**Problem requirements**
In the material below, copy out verbatim the lines from the one containing "pose: elev=21.1 azim=325.7" through the one containing "Dot at: (243, 234)", including both of those lines.

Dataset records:
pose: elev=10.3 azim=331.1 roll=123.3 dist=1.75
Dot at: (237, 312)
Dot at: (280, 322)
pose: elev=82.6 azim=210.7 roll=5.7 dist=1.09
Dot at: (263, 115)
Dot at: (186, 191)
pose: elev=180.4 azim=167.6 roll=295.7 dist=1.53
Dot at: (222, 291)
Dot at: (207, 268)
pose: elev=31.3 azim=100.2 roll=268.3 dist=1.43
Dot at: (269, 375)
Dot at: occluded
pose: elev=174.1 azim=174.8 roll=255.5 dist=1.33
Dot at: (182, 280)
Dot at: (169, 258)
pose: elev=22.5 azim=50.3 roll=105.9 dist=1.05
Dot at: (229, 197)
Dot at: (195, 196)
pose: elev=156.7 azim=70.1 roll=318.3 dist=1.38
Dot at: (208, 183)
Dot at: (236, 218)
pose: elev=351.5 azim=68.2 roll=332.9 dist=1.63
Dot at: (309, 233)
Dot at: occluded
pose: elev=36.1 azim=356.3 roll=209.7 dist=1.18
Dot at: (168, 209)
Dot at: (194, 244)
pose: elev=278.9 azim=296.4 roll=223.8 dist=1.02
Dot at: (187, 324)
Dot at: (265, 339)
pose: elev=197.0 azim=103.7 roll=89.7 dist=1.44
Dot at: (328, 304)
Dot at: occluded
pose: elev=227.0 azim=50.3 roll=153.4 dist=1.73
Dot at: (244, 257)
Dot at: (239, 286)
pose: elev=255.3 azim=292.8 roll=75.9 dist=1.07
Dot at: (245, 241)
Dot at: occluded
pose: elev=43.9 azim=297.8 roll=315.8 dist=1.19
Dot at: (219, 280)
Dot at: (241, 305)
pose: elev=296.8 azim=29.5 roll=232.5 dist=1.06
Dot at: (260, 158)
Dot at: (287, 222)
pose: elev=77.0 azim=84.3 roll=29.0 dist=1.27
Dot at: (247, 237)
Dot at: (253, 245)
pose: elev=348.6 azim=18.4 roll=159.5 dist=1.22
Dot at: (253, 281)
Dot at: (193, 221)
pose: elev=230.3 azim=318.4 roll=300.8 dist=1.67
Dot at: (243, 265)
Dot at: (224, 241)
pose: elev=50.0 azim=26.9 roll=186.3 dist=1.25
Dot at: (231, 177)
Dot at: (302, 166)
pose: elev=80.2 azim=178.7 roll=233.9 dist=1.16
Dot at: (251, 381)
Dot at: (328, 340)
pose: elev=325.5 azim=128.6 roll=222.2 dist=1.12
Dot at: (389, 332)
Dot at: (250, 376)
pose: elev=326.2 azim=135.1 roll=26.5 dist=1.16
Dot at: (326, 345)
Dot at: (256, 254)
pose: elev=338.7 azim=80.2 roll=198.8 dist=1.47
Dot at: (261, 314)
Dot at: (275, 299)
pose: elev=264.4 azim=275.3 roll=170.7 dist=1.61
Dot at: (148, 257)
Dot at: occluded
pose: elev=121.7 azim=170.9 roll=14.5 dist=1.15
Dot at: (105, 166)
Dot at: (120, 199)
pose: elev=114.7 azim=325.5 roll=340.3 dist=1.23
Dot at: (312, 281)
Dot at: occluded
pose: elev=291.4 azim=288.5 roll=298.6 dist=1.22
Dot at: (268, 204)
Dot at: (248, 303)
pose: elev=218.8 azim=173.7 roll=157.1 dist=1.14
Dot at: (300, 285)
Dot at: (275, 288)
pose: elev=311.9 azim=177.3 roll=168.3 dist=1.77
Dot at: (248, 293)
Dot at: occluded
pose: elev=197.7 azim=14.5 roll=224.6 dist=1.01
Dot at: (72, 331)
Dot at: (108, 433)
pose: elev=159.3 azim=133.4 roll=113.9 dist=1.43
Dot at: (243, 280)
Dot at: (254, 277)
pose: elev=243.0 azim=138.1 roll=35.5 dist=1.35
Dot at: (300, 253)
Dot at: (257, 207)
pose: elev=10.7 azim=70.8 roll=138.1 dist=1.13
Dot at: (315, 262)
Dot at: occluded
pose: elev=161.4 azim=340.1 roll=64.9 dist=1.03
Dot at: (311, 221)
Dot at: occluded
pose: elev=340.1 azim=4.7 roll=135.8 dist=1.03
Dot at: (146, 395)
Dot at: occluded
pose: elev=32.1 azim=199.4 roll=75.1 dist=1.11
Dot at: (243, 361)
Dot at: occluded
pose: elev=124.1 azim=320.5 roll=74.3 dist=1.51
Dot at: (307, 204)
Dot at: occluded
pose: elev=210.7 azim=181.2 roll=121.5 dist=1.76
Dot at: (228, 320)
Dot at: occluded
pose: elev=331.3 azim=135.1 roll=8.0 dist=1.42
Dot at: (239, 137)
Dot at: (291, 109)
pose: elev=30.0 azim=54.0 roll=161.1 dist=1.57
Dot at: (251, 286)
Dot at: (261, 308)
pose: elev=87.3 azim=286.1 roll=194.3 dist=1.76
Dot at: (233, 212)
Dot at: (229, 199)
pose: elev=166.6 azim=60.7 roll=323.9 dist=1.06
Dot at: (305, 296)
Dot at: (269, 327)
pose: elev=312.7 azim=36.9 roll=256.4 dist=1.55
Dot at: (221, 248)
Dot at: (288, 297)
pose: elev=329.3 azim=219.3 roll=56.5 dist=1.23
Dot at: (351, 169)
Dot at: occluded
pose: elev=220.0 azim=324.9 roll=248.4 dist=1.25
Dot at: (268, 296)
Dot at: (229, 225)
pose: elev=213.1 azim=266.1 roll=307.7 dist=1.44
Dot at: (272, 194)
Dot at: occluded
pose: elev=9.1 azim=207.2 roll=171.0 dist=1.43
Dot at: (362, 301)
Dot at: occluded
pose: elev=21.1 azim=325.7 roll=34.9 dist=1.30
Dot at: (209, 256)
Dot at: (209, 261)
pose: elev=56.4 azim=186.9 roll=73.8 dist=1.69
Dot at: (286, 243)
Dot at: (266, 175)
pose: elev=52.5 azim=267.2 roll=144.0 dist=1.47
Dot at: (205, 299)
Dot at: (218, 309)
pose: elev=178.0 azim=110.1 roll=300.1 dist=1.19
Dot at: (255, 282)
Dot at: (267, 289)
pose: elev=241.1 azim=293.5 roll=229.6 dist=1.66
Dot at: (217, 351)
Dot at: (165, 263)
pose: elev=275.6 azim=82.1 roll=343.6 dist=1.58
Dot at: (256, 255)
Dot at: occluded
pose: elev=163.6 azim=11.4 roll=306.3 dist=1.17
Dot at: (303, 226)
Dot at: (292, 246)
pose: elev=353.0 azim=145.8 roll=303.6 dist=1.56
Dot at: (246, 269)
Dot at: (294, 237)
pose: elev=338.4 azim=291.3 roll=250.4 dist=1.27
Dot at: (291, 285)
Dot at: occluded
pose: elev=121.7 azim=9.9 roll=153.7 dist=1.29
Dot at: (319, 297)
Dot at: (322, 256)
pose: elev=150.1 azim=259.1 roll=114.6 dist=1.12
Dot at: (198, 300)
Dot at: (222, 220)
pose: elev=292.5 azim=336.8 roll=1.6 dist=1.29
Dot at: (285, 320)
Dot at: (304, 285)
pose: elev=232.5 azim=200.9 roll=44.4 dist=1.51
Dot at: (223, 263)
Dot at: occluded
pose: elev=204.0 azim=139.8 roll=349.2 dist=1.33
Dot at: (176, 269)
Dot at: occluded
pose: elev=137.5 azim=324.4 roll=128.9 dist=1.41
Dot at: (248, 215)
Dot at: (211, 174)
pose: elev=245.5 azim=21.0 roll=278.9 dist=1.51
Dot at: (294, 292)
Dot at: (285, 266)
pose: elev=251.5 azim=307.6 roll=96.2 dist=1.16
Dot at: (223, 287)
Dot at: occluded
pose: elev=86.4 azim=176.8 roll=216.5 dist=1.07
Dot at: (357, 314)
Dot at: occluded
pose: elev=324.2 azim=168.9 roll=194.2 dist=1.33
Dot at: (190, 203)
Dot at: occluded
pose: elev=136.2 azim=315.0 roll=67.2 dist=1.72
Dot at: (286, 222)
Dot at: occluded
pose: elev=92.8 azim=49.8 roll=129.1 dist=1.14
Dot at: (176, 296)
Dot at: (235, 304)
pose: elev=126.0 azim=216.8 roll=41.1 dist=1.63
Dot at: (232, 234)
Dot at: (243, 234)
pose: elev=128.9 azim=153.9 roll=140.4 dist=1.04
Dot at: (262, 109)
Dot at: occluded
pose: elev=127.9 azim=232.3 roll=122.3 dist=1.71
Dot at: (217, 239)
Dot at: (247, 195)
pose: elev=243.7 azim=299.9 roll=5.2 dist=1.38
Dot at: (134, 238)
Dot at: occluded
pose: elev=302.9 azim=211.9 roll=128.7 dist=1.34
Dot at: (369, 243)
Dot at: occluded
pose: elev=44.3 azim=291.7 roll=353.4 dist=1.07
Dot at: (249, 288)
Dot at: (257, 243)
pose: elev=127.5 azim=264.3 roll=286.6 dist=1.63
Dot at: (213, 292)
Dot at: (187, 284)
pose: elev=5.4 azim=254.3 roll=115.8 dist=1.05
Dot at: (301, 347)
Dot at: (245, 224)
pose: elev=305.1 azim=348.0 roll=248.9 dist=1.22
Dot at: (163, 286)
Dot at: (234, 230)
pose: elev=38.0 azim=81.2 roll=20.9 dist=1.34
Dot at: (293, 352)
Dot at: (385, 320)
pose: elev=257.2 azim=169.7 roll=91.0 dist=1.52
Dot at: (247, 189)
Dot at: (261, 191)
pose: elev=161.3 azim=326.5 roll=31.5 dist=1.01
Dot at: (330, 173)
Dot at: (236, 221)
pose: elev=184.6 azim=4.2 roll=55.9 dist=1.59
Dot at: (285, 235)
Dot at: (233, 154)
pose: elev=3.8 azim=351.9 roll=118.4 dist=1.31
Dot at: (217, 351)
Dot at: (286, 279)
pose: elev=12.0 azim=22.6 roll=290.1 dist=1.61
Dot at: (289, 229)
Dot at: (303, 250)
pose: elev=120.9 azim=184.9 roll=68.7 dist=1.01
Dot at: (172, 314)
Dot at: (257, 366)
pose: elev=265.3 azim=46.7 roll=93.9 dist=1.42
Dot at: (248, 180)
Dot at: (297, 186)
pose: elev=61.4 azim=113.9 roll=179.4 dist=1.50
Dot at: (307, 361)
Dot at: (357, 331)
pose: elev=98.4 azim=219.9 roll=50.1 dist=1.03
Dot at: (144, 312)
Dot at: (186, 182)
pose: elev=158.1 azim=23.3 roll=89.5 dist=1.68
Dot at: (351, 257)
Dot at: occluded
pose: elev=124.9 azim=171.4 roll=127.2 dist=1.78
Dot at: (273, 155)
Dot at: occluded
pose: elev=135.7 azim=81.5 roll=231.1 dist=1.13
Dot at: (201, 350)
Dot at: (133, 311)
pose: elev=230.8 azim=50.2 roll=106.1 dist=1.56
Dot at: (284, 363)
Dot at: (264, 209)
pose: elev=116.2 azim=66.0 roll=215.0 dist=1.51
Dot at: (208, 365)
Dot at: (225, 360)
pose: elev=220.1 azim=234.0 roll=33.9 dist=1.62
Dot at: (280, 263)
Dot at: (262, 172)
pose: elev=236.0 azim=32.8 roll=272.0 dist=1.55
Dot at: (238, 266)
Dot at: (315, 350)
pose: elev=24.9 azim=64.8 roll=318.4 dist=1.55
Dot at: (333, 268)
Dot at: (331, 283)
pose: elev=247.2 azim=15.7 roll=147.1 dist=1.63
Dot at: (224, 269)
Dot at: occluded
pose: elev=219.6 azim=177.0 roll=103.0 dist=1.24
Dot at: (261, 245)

**Answer in full**
pose: elev=21.1 azim=325.7 roll=34.9 dist=1.30
Dot at: (209, 256)
Dot at: (209, 261)
pose: elev=56.4 azim=186.9 roll=73.8 dist=1.69
Dot at: (286, 243)
Dot at: (266, 175)
pose: elev=52.5 azim=267.2 roll=144.0 dist=1.47
Dot at: (205, 299)
Dot at: (218, 309)
pose: elev=178.0 azim=110.1 roll=300.1 dist=1.19
Dot at: (255, 282)
Dot at: (267, 289)
pose: elev=241.1 azim=293.5 roll=229.6 dist=1.66
Dot at: (217, 351)
Dot at: (165, 263)
pose: elev=275.6 azim=82.1 roll=343.6 dist=1.58
Dot at: (256, 255)
Dot at: occluded
pose: elev=163.6 azim=11.4 roll=306.3 dist=1.17
Dot at: (303, 226)
Dot at: (292, 246)
pose: elev=353.0 azim=145.8 roll=303.6 dist=1.56
Dot at: (246, 269)
Dot at: (294, 237)
pose: elev=338.4 azim=291.3 roll=250.4 dist=1.27
Dot at: (291, 285)
Dot at: occluded
pose: elev=121.7 azim=9.9 roll=153.7 dist=1.29
Dot at: (319, 297)
Dot at: (322, 256)
pose: elev=150.1 azim=259.1 roll=114.6 dist=1.12
Dot at: (198, 300)
Dot at: (222, 220)
pose: elev=292.5 azim=336.8 roll=1.6 dist=1.29
Dot at: (285, 320)
Dot at: (304, 285)
pose: elev=232.5 azim=200.9 roll=44.4 dist=1.51
Dot at: (223, 263)
Dot at: occluded
pose: elev=204.0 azim=139.8 roll=349.2 dist=1.33
Dot at: (176, 269)
Dot at: occluded
pose: elev=137.5 azim=324.4 roll=128.9 dist=1.41
Dot at: (248, 215)
Dot at: (211, 174)
pose: elev=245.5 azim=21.0 roll=278.9 dist=1.51
Dot at: (294, 292)
Dot at: (285, 266)
pose: elev=251.5 azim=307.6 roll=96.2 dist=1.16
Dot at: (223, 287)
Dot at: occluded
pose: elev=86.4 azim=176.8 roll=216.5 dist=1.07
Dot at: (357, 314)
Dot at: occluded
pose: elev=324.2 azim=168.9 roll=194.2 dist=1.33
Dot at: (190, 203)
Dot at: occluded
pose: elev=136.2 azim=315.0 roll=67.2 dist=1.72
Dot at: (286, 222)
Dot at: occluded
pose: elev=92.8 azim=49.8 roll=129.1 dist=1.14
Dot at: (176, 296)
Dot at: (235, 304)
pose: elev=126.0 azim=216.8 roll=41.1 dist=1.63
Dot at: (232, 234)
Dot at: (243, 234)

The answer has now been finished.